Un espace déconsidéré par le pouvoir colonial ?

Comme le fait remarquer Roland Pourtier, les Européens ont projeté sur l’Afrique l’image d’une terre vierge, propice à tous les découpages que rend possible une tabula rasa. Ils ont pu jouer de l’espace selon leurs propres règles, sans sortir de la partition de leurs schémas mentaux937 ». La naissance des colonies et leur découpage occultent l’élément humain et ignore la dimension historique du peuplement, pour ne retenir que les repères naturels. Les frontières choisies parmi les lignes de partage des eaux ou les lignes astronomiques que forment les parallèles et les méridiens prouvent que cette appropriation est globale, géométrique et très peu concernée par les populations. Mais parce que ces frontières n’ont pas été remises en cause, ce partage colonial de l’Afrique est à l’origine des Etats contemporains. Michel Foucher insiste sur la spécificité africaine quand il dresse le bilan mondial des frontières : l’Afrique est le seul continent dont les frontières ont été produites dans leur quasi-intégralité par des traceurs extérieurs938. Si l’Océanie offre une situation analogue, l’individualisation est davantage le fait de sa nature insulaire que les hommes ont beaucoup moins partagée. Néanmoins, pour le géographe, ce qui caractérise davantage les frontières africaines est la grande hâte de leur délimitation, résultat brutal du scramble ou course au clocher qui a animé la compétition coloniale : vers 1876, 10 % du continent étaient colonisés ; quinze ans plus tard, c’est près de 89 %939 ! Bien entendu, l’arbitraire colonial est dénoncé : comment ces frontières peuvent-elles prendre en compte les populations quand un tiers d’entre elles sont des lignes droites ? Cette réalité incarne l’exact contraire d’une situation européenne où chaque km de frontière est le résultat d’un traité ou d’une bataille qui l’a fixé.

Au moment du découpage, les puissances coloniales ne semblent pas s’être intéressées aux territoires que composent les missions, bien que la plupart existât déjà. C’est plutôt l’inverse qui se produit et les missions ont dans leur grande majorité fixé leurs limites après celles des colonies, par juxtaposition, pour faire coïncider les deux entités dans l’intérêt de la mission940. Comme le montrent les cartes des Missions catholiques, les missions sont en effet rarement délimitées avant 1888941 (cf :   de Loango à l’Ubanghi   , V.A. du Natal ) ; par la suite, cette attitude est avant tout le fait des congrégations pour se démarquer des autres champs d’apostolat, comme l’a exposé notre troisième partie. Ainsi, conséquence du découpage colonial, la délimitation de la mission n’a pas pu inspirer le colonisateur. Cette remarque n’est pas seulement valable pour les frontières intercoloniales. Elle l’est aussi pour les limites intérieures aux empires. Dans le cas des possessions françaises, la délimitation intérieure de l’AOF et de l’AEF par les cercles suit un plan géométrique qui ne considère pas la répartition des populations. Pourtant, en l’absence de concurrent, l’administration coloniale aurait pu adapter ses subdivisions, tenant compte de logiques humaines que ne manquent pas de révéler la mission. Les situations que dénoncent les missionnaires où la limite d’une circonscription administrative coupe une population en deux sont nombreuses et rarement corrigées.

[Consigne A]
Dans l'extrait sur les frontières coloniales, quelle part du continent africain était colonisée vers 1876 ?
[Consigne B]
Présentez en CSV à deux colonnes, « demande » et « réponse », le passage des lignes allant du début jusqu'à la ligne contenant « 1070.6, 786.0], [0, 0, 1]] dist [-0.075870, 0.036635] », celle-ci comprise. Produisez une ligne CSV par demande, avec chaque champ entre guillemets et les sauts de ligne remplacés par des espaces.

[Données]
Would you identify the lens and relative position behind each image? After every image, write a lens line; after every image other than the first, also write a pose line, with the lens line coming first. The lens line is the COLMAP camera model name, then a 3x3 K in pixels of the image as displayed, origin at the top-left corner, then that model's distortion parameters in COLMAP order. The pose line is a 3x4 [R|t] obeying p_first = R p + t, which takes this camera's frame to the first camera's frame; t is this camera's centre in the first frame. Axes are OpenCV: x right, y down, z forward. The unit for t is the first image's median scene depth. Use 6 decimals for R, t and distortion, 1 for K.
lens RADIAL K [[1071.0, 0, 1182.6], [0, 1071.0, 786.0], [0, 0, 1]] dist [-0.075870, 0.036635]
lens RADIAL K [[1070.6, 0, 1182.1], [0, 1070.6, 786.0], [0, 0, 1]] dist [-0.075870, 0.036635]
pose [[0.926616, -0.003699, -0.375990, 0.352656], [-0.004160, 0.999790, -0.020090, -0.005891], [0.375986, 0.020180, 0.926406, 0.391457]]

[Résultat attendu A]
10 %

[Résultat attendu B]
demande,réponse
"Would you identify the lens and relative position behind each image? After every image, write a lens line; after every image other than the first, also write a pose line, with the lens line coming first. The lens line is the COLMAP camera model name, then a 3x3 K in pixels of the image as displayed, origin at the top-left corner, then that model's distortion parameters in COLMAP order. The pose line is a 3x4 [R|t] obeying p_first = R p + t, which takes this camera's frame to the first camera's frame; t is this camera's centre in the first frame. Axes are OpenCV: x right, y down, z forward. The unit for t is the first image's median scene depth. Use 6 decimals for R, t and distortion, 1 for K.","lens RADIAL K [[1071.0, 0, 1182.6], [0, 1071.0, 786.0], [0, 0, 1]] dist [-0.075870, 0.036635] lens RADIAL K [[1070.6, 0, 1182.1], [0, 1070.6, 786.0], [0, 0, 1]] dist [-0.075870, 0.036635]"